Peter Jesserer Smith, writing for the National Catholic Register, reports that 100 out of 195 American dioceses have adopted the Common Core National standards for K-12 education in their Catholic schools. Debate over this most recent educationalist fad is heated, the division stark, and in essence revolves around a simple question: is the Catholic heritage in itself sufficient for educating our children in the modern world?
The answer to this question often proceeds in typically modern fashion, by looking at the current society and planning education backwards in light of that “real world” that our children need to be prepared for. Not only is this method of answering the question not Catholic, as opponents of Common Core would argue, but it is also not actually realistic, humane, practical, or truly formative.
St. John Henry Newman would have us answer the question with a different method, one that is centered on the “real world” of the child, and his or her capacities as a human being made in the image and likeness of God. To reduce the “real world” to a socially engineered educational program based on the current make-up of society and politics ignores this deeper “real world” of children and humanity. It also fails by its own standards, since it is not in fact based in true reality. Ever since John Dewey championed this kind of educational thinking in the early 20th century, his system has been doomed to a fatal flaw: the current “real world” of society and politics is inherently unstable, constantly changing, and therefore a curriculum based on it will likewise become unstable, prey to fads and fashions, always shifting and never centered on anything of lasting value, and ultimately damaging to the young minds it claims to serve.
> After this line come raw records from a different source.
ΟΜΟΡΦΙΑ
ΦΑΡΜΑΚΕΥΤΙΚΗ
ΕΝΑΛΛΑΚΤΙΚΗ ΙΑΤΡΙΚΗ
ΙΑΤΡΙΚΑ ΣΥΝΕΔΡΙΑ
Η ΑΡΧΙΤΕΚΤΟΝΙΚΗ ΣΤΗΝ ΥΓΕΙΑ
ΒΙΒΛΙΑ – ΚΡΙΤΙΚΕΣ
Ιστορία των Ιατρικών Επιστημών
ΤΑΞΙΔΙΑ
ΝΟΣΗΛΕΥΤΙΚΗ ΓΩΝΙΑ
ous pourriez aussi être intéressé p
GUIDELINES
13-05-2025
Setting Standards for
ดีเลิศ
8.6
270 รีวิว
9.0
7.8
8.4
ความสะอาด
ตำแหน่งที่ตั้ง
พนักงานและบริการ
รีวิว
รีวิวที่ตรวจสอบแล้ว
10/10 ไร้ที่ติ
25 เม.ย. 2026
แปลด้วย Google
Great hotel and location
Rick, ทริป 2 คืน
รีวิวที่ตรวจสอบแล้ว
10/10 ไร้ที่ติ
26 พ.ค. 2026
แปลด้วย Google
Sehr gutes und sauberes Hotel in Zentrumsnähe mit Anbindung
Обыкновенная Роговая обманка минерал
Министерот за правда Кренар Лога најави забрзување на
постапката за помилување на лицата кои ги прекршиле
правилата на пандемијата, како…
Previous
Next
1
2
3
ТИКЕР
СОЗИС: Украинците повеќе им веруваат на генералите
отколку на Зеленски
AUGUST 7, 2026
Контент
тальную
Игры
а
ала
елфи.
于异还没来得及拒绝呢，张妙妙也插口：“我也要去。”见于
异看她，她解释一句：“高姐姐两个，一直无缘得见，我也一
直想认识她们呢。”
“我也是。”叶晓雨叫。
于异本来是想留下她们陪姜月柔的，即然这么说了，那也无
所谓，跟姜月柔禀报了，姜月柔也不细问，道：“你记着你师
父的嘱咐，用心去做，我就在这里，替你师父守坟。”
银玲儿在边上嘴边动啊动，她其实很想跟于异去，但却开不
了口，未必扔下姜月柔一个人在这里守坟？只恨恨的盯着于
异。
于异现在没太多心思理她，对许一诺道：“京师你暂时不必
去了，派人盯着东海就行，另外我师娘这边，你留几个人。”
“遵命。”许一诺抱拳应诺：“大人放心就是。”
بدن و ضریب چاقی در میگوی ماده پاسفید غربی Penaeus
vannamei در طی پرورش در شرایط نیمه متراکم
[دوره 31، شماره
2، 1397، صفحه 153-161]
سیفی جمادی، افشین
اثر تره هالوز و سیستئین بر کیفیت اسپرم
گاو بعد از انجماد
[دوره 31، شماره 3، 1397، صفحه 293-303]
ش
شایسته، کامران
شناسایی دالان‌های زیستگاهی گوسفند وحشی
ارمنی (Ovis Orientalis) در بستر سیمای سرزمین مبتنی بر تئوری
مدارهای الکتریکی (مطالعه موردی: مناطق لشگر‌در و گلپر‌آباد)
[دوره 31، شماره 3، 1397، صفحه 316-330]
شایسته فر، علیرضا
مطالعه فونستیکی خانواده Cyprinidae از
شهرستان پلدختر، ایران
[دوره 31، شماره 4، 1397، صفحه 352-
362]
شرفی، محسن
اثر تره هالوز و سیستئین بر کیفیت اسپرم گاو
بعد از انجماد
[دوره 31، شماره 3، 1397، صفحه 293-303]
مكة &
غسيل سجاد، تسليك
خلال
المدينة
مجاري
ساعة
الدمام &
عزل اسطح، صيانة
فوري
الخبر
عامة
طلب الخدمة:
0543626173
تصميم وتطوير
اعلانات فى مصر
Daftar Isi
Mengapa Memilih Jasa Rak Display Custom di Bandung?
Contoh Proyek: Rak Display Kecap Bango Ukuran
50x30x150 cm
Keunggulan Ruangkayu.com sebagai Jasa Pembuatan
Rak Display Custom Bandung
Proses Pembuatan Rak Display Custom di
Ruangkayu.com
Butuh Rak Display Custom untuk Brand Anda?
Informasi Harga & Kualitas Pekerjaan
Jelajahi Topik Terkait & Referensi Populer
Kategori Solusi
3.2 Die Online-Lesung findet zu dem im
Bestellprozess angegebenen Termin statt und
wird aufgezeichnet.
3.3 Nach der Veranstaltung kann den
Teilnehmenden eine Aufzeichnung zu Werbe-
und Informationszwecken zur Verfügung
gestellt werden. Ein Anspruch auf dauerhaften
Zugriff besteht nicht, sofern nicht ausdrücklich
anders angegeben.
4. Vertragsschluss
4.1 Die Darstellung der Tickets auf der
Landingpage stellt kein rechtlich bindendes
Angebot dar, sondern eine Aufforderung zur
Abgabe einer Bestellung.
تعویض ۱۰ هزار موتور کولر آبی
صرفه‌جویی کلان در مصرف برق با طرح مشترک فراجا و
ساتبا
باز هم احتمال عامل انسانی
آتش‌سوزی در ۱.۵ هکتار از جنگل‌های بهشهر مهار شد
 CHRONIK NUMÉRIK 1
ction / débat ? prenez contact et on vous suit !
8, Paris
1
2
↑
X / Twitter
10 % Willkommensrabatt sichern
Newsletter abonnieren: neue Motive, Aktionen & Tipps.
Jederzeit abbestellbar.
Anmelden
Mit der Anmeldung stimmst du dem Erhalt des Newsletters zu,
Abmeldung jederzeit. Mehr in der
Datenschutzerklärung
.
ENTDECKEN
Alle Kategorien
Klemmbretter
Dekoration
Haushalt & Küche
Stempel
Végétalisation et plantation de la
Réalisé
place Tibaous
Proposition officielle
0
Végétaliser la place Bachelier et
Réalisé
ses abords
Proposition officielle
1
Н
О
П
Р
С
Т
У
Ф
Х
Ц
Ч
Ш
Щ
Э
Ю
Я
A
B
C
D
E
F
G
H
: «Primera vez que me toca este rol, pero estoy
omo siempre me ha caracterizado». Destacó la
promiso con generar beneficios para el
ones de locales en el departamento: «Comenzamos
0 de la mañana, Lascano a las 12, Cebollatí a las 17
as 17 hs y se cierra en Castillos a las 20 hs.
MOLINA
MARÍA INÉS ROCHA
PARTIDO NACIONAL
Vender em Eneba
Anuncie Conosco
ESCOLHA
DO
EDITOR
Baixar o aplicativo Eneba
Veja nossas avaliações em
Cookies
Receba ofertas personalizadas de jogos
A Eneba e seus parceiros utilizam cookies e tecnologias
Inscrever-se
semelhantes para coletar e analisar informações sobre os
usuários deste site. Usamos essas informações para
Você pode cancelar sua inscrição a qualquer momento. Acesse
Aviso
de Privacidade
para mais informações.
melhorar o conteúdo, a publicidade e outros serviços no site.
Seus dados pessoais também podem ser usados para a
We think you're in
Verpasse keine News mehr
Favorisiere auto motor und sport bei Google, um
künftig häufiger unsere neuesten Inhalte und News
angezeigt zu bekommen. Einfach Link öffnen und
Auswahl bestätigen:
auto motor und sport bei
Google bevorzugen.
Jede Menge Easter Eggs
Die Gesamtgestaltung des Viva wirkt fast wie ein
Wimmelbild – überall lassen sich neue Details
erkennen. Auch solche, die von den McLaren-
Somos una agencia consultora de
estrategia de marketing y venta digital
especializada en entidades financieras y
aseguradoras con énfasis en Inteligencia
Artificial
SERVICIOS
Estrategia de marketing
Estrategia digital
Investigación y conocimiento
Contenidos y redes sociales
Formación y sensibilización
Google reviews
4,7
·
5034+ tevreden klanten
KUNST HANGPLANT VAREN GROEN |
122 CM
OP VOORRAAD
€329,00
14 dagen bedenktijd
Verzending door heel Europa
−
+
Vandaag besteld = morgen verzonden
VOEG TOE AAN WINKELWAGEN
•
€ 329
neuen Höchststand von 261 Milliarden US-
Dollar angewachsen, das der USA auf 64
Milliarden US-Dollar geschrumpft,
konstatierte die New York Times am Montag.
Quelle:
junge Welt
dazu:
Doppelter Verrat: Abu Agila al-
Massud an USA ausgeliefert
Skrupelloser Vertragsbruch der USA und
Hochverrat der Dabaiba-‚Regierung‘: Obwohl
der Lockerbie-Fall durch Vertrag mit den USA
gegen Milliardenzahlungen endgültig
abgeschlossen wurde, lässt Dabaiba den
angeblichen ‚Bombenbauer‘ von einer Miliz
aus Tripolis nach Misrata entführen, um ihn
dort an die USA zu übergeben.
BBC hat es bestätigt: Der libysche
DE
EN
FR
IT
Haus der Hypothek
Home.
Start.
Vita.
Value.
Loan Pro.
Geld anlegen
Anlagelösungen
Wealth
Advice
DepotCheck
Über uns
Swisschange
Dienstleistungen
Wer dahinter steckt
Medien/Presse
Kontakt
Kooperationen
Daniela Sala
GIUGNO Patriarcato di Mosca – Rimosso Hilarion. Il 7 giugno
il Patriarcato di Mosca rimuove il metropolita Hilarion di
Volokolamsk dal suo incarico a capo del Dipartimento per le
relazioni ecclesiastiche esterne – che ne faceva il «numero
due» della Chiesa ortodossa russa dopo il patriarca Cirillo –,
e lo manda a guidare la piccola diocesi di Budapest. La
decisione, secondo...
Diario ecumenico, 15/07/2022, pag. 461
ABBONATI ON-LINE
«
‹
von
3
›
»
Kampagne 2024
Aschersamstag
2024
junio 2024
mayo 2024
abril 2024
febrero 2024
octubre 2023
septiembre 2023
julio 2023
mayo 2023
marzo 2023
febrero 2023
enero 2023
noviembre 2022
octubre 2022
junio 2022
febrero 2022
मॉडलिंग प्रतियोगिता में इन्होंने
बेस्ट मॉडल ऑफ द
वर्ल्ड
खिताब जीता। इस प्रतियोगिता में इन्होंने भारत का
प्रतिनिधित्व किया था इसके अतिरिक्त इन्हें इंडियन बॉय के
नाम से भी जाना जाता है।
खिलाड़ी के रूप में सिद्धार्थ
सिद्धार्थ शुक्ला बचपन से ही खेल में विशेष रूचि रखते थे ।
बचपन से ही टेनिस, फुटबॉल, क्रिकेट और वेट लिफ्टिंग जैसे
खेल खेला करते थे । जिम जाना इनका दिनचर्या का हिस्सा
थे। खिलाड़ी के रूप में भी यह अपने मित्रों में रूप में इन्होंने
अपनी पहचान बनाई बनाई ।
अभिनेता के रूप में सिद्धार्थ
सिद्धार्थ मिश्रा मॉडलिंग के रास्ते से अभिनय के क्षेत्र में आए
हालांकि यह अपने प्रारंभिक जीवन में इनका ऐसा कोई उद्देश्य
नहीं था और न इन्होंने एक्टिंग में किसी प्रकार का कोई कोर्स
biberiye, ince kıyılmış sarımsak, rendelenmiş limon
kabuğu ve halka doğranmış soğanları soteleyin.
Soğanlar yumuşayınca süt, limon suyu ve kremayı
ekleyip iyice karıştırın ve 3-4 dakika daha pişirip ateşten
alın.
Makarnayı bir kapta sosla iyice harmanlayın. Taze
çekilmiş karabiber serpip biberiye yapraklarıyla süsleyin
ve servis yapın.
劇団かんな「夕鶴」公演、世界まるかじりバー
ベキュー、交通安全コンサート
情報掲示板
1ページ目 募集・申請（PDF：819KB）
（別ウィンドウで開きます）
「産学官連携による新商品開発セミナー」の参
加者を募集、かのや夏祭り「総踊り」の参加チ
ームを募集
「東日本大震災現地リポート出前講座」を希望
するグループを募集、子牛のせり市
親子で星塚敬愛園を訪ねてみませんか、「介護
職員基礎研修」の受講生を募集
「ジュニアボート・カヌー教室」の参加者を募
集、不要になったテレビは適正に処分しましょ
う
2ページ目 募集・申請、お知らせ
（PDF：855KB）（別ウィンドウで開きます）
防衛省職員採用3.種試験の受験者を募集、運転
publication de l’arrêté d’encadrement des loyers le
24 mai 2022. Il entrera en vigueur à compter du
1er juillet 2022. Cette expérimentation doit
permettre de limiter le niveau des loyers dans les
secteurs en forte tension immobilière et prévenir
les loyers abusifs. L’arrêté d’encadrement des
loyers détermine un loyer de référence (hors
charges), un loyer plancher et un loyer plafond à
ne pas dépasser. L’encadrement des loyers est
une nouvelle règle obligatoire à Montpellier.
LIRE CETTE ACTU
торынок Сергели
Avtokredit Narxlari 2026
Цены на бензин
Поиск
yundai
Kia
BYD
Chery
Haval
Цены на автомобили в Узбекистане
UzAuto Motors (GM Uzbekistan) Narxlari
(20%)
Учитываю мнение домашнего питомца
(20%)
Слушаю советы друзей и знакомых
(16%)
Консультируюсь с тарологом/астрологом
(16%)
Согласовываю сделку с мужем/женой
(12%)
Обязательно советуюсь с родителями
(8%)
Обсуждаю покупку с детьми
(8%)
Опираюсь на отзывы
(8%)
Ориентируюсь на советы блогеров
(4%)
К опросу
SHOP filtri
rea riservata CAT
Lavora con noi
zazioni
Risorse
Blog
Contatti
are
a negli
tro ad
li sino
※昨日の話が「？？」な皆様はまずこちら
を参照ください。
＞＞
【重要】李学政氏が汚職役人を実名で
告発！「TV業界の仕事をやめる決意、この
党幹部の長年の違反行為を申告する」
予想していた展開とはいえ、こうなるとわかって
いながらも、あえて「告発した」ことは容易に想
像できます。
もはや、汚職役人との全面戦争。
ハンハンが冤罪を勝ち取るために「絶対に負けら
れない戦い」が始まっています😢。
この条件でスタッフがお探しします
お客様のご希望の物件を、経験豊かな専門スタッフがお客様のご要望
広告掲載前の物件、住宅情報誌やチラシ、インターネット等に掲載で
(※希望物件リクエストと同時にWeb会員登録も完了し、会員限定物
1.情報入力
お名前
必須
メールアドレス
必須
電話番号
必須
Newman’s starting point is not “what is of practical value in today’s world,” but “what is true,” “what is good for the child’s mind, his or her human nature,” and “how can the child’s mind be opened to the beauty of God’s creation?”
In pursuing these questions, Newman lays out very important first principles in the Idea of a University, to which the reader is heartily commended. Here are some of his most important points relevant to this discussion of younger children:
- Knowledge is its own good. To seek knowledge is self-justifying, it is intrinsically good, and does not need some other value or practical application for its justification although these may arise in their turn.
- All knowledge is connected. Knowing about God’s good creation means understanding “facts and their relations.” To know one part of the created order leads one on to other parts, and to a bit of the whole.
- Since God is the Supreme Being, All-good, All-knowing, Eternal, Perfect, Love, etc., study of God – Theology – is at the center, is the glue, of all knowledge. If knowledge of God is left out of a curriculum, all other disciplines of knowing, physics, history, math, poetry, etc., will be damaged and diminished. The Creator must be at the center of learning about his creation, and study of Him is essentially connected to study of everything else. Interestingly, Newman thinks this is true in a purely Natural sense, and that even secular schools should require Natural Theology, or at least study of Christian history.
- The Catholic Church is the ultimate and sole authority of Catholic education; it is not sufficient for a Catholic school to only teach Catholic truth; but to truly be Catholic, a Catholic school must be actively guided by the living apostolic authority of the Church, and to let her spirit animate every part of what it does. (cf. Ex Corde Ecclesia, St. Pope John Paul II)
- Liberal education, by which Newman means “cultivation of mind” or acquiring a “philosophical habit of mind;” in other words, learning how to think, requires formation of the whole mind, not just parts of the mind that might be of pragmatic service to some temporal authority. This is why, for example, many even in the secular world are arguing that sciences and humanities should be valued equally.
This might seem like a tall order for our day. The solution is challenging, but in philosophical terms, simple: cultivate well-formed students with sharp minds, through the personal influence of well-formed instructors. Perhaps the Common Core or other systems for government standards seem attractive because we lack good examples of excellent instructors and engaged students, and out of a sense of hopelessness think we are better off having government machinery do the work for us. Big Government standards appear comprehensive on paper and feel easier, as if a lot of hard-work has already been done.
The real substance of education is much more challenging, and much better: a highly knowledgeable instructor, with an attentive eye, warm spirit and personal presence, holds a student accountable for attaining real knowledge and understanding of the subject matter. This personal cultivation of a “discipline of mind” is not only our Catholic heritage, but is also in tune with human nature, the family, and is far more practical—it is the only education that really works.